Sunday, March 18, 2007

Life and Death in the Amazon

Living in an indigenous community in the Ecuadorian Amazon has provided me with a pathway into a world unlike any I have ever known. If during my placement here I had lived outside the community and only came in to work, I would never have had the experiences I have had up to now. These experiences can be both good and bad, but I’ve had to take them as they come.

As I was walking to work this week, I spotted a woman I knew near the doorway of her house. Recognizing her, I decided to wave, but the response I got back to her through her facial expression was an unexpected look of pure grief and sorrow. The loud wailing coming from the house confirmed her look, something terribly painful was going on.

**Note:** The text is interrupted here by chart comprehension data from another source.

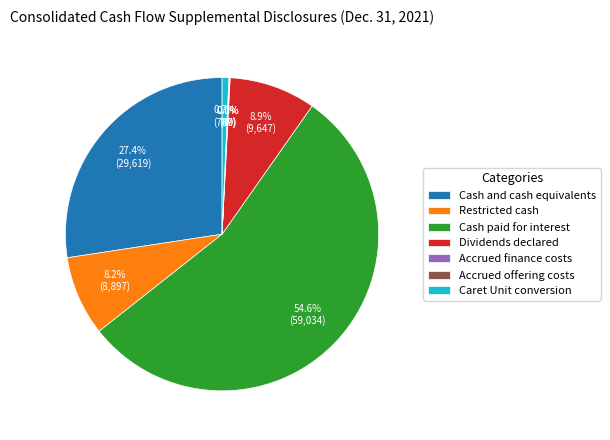

True or false: Cash paid for interest accounts for 55% of the total.

True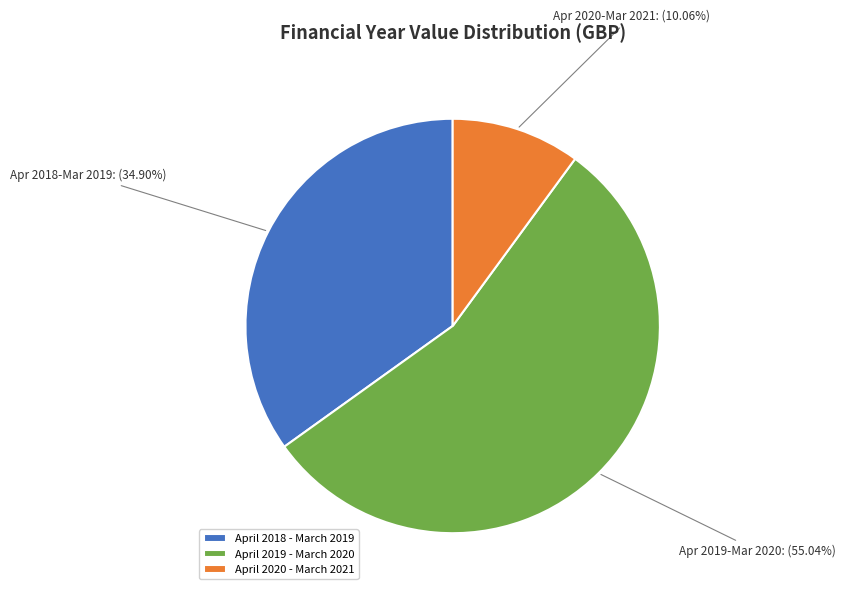

Combined, what portion of the pie is April 2019 - March 2020 and April 2020 - March 2021?

65.1%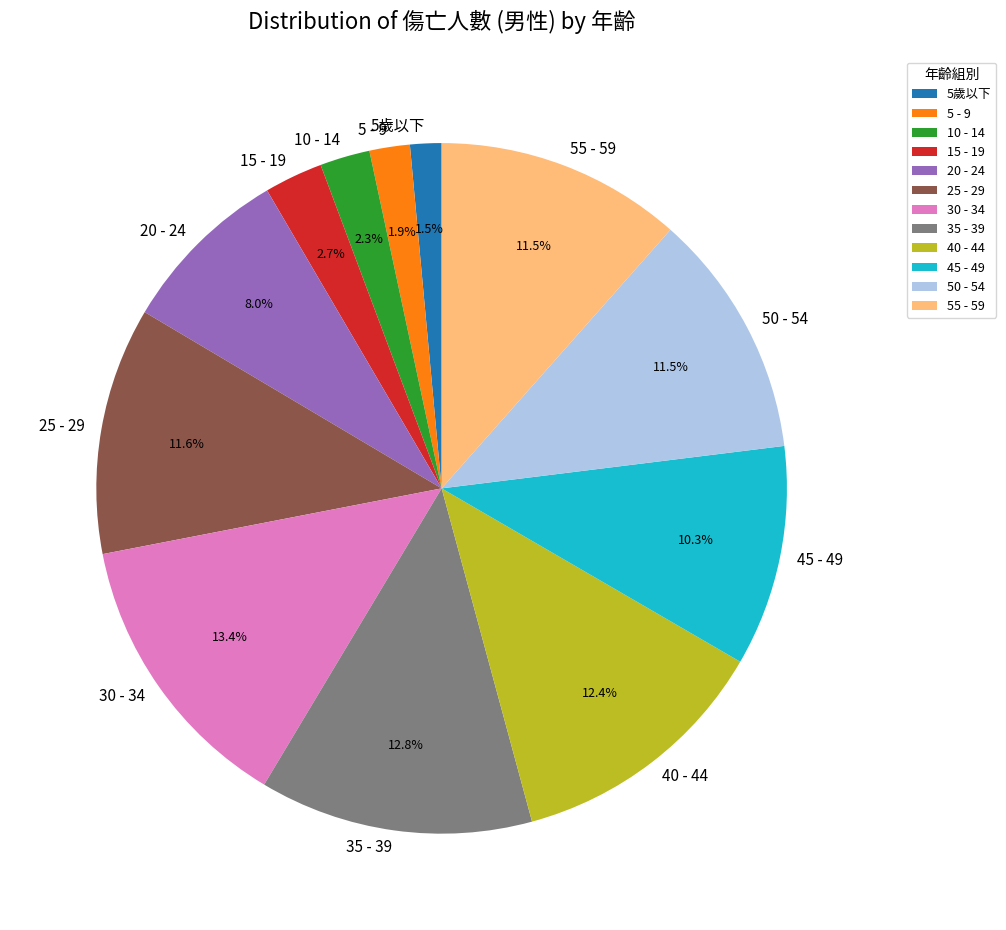

Is there any slice that represents more than half of the pie?

No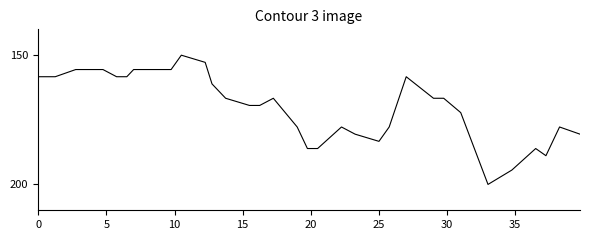

True or false: the data has more than 1 interior local peaks.

True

Feeling too awkward to stop, I decided to continue on. A few moments later I ran into a friend and asked what was happening. He told me an old woman, perhaps in her nineties or almost 100 years old, was in the last hours of her life. Too weak to walk in the past months, I had never had the chance to meet her. He asked if I would like to go in but I declined, feeling this would be the worst of times to do so despite the offer.

The next morning I arrived at the school to teach, only to find out that the classes had been cancelled for the day. The woman had passed away at 11:00 p.m. the previous night. The family had decided that the best place to have the funeral was in the lunch room used by the school. The teachers were asked if the room could be used, they accepted, and as a result school was cancelled.

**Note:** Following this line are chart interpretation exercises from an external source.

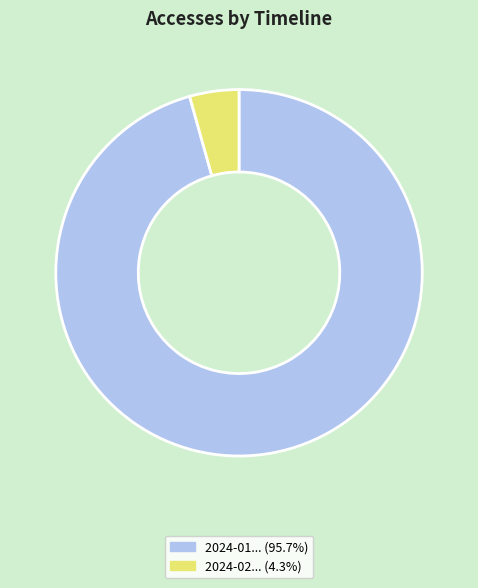

Count the number of slices in the pie.

2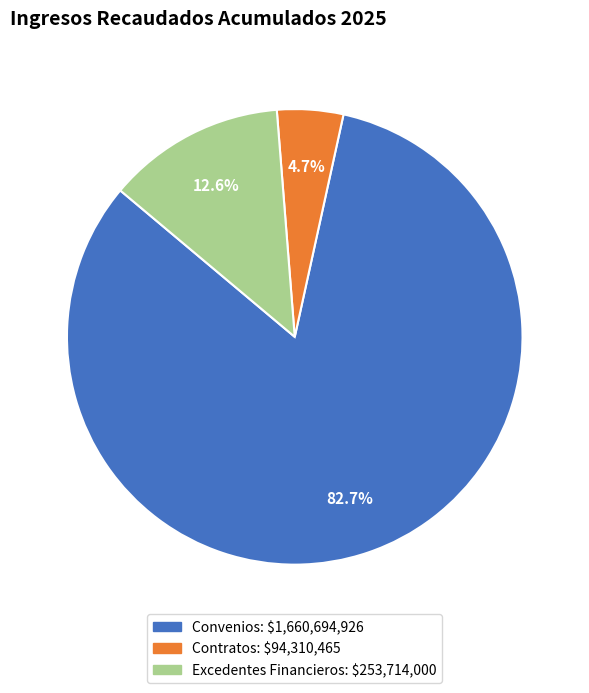

Does any single category account for the majority?

Yes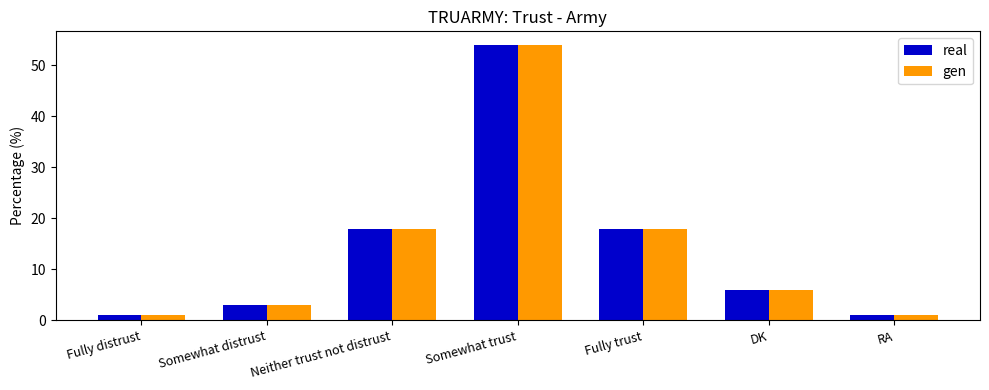

The gen series shows 18 at Fully trust. True or false?

True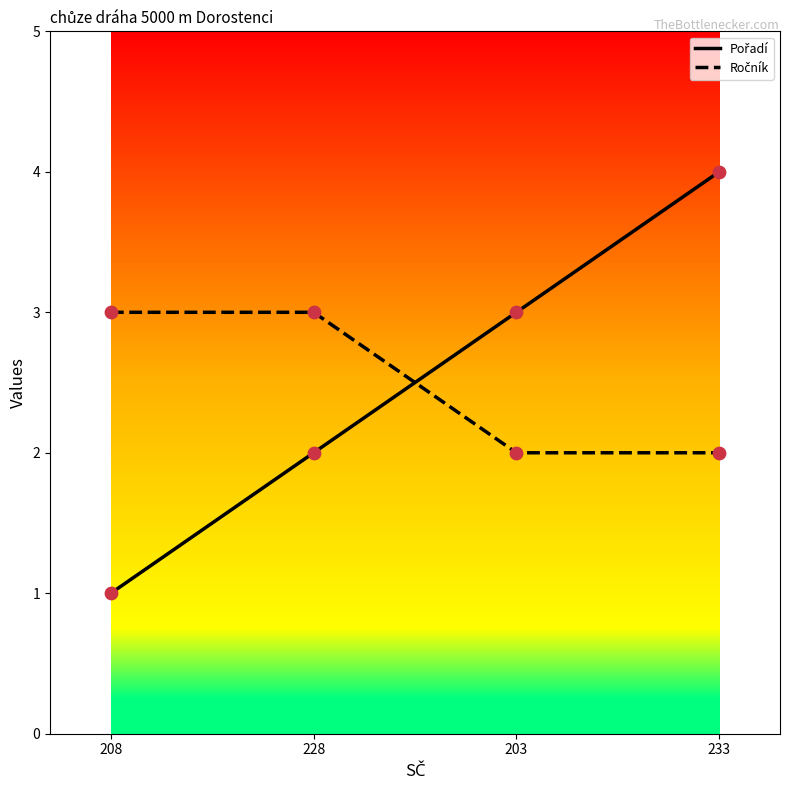

At which category does the chart reach its minimum across all series?

208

During the day preparations for the funeral slowly fell into place. A truck delivering the casket arrived and family members trickled in from near and far. By sundown, all was in place.

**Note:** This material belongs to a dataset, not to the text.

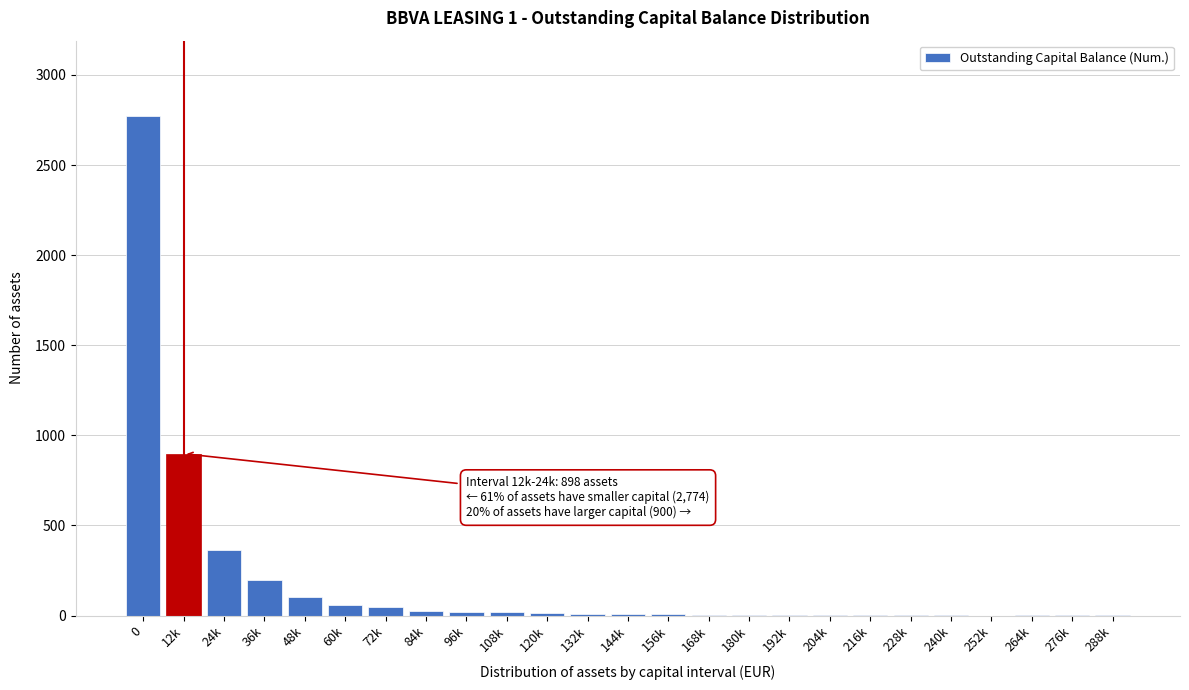

True or false: the data shows 2 at 228k.

True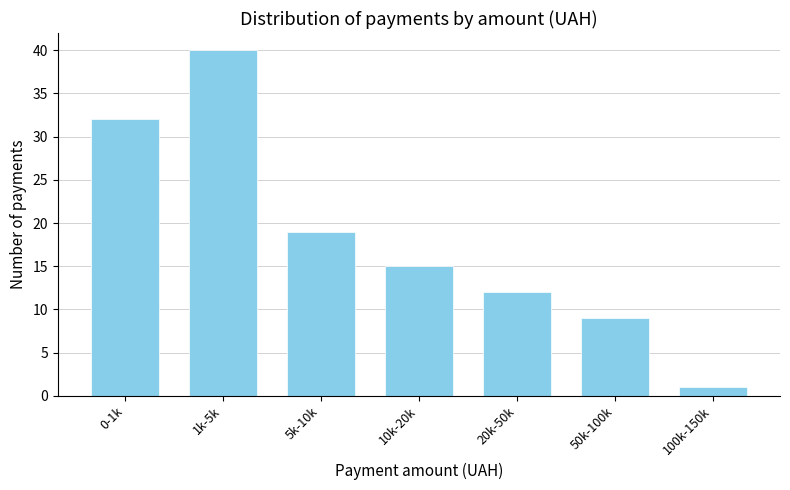

Reading left to right, transcribe all the data shown in this chart.

0-1k=32	1k-5k=40	5k-10k=19	10k-20k=15	20k-50k=12	50k-100k=9	100k-150k=1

I arrived that night at the funeral service, not sure quite what to expect. Knowing my community’s history of evangelization by protestant missionaries, I at least expected something quiet and respectful, with some sort of local tradition still in place. What I got instead was something entirely different.

Inside the room where I had expected to find peace and quiet, there was instead a good sized party going on. At least one side of the room was filled with people smoking cigarettes and playing cards, laughing, telling jokes and generally having a good time. On the other side were the family members, more reserved, obviously mourning, and mostly quiet expect, for those wailing out load. The contrast could not have been starker.

Despite the contrast what definitely stood out in the room was the beautifully adorned casket, supported on four gold pedestals. Made of a dark deep wood, it had a gold rim running around the outside that shone bright in the light that fell upon it. At the base were several pictures of Jesus encapsulated in what seemed like glass or plastic. Around it six lights stood like pillars shinning light into the room. Directly behind it was a bright gold cross with a silver body of Jesus. For a captivating visual effect, it could not have been done better.

Looking at the strikingly beautiful scene, it did dawn on me that it was a casket, and this was a funeral. Still the way it stuck out in the room was striking. I thought taking a picture but morbidity aside, I decided that it wasn’t the right time or place.

As I settled down to a game of chess with some of my friends, two of the community leaders began the funeral service. I thought at this point that things would quiet down but despite a light drop in the volume the party kept on going. It continued through the prayers, scripture reading, and the mourning. In one sense the scene seemed acceptable to all, but I also felt some shock at what I perceived as a “lack of respect.”

After the service the party really started to pick up. This began with what I call the “fire trick.” Basically someone lights a piece of rolled up paper on fire and,when no one suspects it, runs through the room brushing it along unsuspecting bystanders feet. People jump and scream in surprise and everyone laughs and has a good time. I personally covered my beard for fear of that catching on fire.

The “fire trick” can also be combined with an animal element in the form of one of the many local dogs. This trick involves the same flaming paper, but this time tied with a string to the tail of the dog. You then chase the dog into the room and hilarity ensues. This joke was played at all times, even during the scripture reading!

Later I discussed my impressions of the funeral with one of the community leaders. I explained how in Canada a funeral(or those I have been to), is a much more reserved, solemn, and dedicated to reflection on the person’s life. There may be a party, but it would certainly be afterwards. He in turn told me there was no problem doing things this way in the community. If anything the party was a sign to the family that it was still possible to have fun in a time of mourning. Later into the night they partied, but I left exhausted at midnight.

The next morning there was still a group of people gathered in the lunch room. Once again I approached with my camera, but felt like I was intruding on their grief. At the woman’s house a grave was being dug, as it is customarily done, underneath the house. At 3:00 p.m. that afternoon the casket was moved from the lunch room and buried under the house.

The last thing I saw was three candles blowing in the wind on top of the grave as the sun slowly set on the life of a woman that I’d never known.

1 comment:

Amila Matthew said...

I think I would like to have a funeral like that. I know its sad when some one is gone but I think they have it right. Celebrate the person's life with a party!